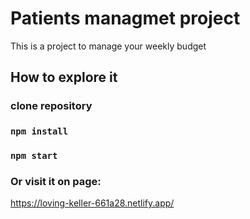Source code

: # Patients managmet project

This is a project to manage your weekly budget

## How to explore it

### clone repository

### `npm install`

### `npm start`

### Or visit it on page:
https://loving-keller-661a28.netlify.app/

▶ _WORK ORDER_
An exact retyping of the lines from the one with "This is a project" to the end of the material above, with both ends included and nothing added, is the required answer.

▶ _THE COMPLETED TASK_
This is a project to manage your weekly budget

## How to explore it

### clone repository

### `npm install`

### `npm start`

### Or visit it on page:
https://loving-keller-661a28.netlify.app/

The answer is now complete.